> **Input material**:
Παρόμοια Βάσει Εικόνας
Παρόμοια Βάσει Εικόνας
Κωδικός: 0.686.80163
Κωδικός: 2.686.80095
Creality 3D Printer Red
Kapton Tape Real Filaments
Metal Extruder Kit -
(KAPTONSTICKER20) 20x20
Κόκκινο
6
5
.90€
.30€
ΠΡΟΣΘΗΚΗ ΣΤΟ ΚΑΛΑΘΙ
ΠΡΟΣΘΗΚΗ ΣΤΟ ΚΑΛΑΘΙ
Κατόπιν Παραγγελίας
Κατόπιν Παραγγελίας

> **Instruction**:
Edit the items above so that "Kapton Tape" reads "Polyimide Tape" wherever it appears, keeping every other line unchanged.

> **Written reply**:
Παρόμοια Βάσει Εικόνας
Παρόμοια Βάσει Εικόνας
Κωδικός: 0.686.80163
Κωδικός: 2.686.80095
Creality 3D Printer Red
Polyimide Tape Real Filaments
Metal Extruder Kit -
(KAPTONSTICKER20) 20x20
Κόκκινο
6
5
.90€
.30€
ΠΡΟΣΘΗΚΗ ΣΤΟ ΚΑΛΑΘΙ
ΠΡΟΣΘΗΚΗ ΣΤΟ ΚΑΛΑΘΙ
Κατόπιν Παραγγελίας
Κατόπιν Παραγγελίας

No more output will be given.